As shown in Figure 4A, the velocity of the DCF reduces the response time function.
4.7. Mineralization of DCF and the Effect of NOM
Another part of the study was the mineralization of DCF by O3/UV/S2O8. Nearly 19% of TOC was removed in 30 min. Therefore, the perfect removal of TOC was not achieved. Considering the reaction rate and amount of mineralization, to achieve higher levels of mineralization the time period should be increased. Also, to get the best results, followed by this reactor, the use of biological reactors for biodegradable organic and inorganic hybrid efficiency is recommended (52). Findings of a study conducted by Lu et al. (40) revealed that, even with 180 min UV/PS treatment, DCF mineralization (32% TOC removal) is limit; the reaction time in their study was much higher than that of the current study.

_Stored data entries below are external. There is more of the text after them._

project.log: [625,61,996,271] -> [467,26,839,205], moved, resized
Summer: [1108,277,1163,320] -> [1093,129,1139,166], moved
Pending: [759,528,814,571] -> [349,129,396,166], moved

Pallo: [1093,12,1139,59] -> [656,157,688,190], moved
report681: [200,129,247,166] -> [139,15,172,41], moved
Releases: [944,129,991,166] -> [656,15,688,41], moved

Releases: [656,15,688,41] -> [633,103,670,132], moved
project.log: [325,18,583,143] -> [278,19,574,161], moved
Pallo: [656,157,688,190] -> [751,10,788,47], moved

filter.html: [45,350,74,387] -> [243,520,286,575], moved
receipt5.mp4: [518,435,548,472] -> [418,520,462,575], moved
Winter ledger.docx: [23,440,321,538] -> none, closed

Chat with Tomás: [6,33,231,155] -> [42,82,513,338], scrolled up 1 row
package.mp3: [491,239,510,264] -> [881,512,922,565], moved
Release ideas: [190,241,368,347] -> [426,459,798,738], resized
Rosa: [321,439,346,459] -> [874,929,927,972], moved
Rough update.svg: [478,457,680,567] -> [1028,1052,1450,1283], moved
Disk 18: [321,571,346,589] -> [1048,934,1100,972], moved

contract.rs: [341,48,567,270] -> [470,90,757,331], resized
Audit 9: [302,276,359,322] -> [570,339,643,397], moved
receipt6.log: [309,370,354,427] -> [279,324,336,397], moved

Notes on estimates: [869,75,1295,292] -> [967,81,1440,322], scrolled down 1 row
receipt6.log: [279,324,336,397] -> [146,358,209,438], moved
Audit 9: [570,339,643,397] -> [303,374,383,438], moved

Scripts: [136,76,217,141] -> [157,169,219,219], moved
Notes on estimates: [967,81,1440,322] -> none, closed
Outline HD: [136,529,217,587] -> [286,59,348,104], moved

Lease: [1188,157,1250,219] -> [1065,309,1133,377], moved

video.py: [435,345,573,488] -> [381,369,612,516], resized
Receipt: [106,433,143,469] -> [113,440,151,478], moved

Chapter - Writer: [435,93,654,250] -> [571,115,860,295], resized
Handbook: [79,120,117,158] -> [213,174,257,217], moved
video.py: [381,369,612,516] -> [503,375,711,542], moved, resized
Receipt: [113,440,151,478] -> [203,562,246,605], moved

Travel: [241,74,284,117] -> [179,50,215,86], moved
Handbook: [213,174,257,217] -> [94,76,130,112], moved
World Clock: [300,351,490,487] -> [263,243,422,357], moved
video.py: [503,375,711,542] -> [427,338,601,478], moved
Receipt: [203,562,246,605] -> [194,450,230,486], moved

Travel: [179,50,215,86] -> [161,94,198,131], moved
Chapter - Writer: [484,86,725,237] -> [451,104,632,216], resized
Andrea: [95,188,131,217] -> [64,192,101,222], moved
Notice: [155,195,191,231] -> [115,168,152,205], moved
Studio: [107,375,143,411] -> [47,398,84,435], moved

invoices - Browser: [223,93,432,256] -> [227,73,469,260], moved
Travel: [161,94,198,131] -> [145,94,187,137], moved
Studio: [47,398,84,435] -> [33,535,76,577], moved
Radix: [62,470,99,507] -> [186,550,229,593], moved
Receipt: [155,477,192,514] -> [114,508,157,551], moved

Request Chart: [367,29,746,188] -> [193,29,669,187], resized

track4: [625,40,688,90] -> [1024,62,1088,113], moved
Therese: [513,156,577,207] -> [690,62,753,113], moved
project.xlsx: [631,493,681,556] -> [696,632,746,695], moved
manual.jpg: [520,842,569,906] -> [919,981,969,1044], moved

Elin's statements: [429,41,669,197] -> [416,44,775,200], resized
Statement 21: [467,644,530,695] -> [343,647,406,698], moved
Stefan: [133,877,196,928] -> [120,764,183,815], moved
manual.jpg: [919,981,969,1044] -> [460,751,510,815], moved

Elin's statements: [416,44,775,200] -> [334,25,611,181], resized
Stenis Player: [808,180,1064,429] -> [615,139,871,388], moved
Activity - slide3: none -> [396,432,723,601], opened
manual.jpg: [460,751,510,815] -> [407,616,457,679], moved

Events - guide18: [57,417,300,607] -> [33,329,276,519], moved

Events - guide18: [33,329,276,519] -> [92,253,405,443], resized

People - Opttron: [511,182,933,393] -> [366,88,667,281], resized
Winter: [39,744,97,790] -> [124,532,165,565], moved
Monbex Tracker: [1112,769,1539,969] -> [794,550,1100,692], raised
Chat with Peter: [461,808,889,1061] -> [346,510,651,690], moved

Humic acid, also, was selected as a scavenging compound in DCF degradation in O3/UV/S2O8 process. When (5 - 20 mg/L) HA was added, the removal rates of DCF diminished from 89% to 87% and 76%, respectively. The negative impacts of HA on the DCF degradation is shown in Figure 5. The removal of DCF was notably inhibited in the presence of HA. Therefore, it can function as a main scavenger of •HO in the reaction system. This issue is addressed by several studies (36, 48, 49, 53). It can be said that the •HA has a strong absorption for UV photons and can reduce the production of •SO4-. Therefore, the reaction between PS and UV photon also decreases (40).
Combining O3/UV/S2O8 processes increases the efficiency of DCF removal compared to sole use of these processes. The O3/UV/S2O8 processes can efficiently reduce pharmaceutical compounds; this process enhances the DCF degradation rate through generation of OH and S2O8 radicals.
Initial pH solution, initial DCF and PS and ozone concentration influence the DCF degradation. Sulfate radical-based technologies show promising results for the removal of these particular pharmaceuticals from wastewater treatment plant effluents, mainly because of the higher selectivity of sulfate radical anion over hydroxyl radical, limiting radical scavenging by natural organic matter and allowing for higher abatement and mineralization rates.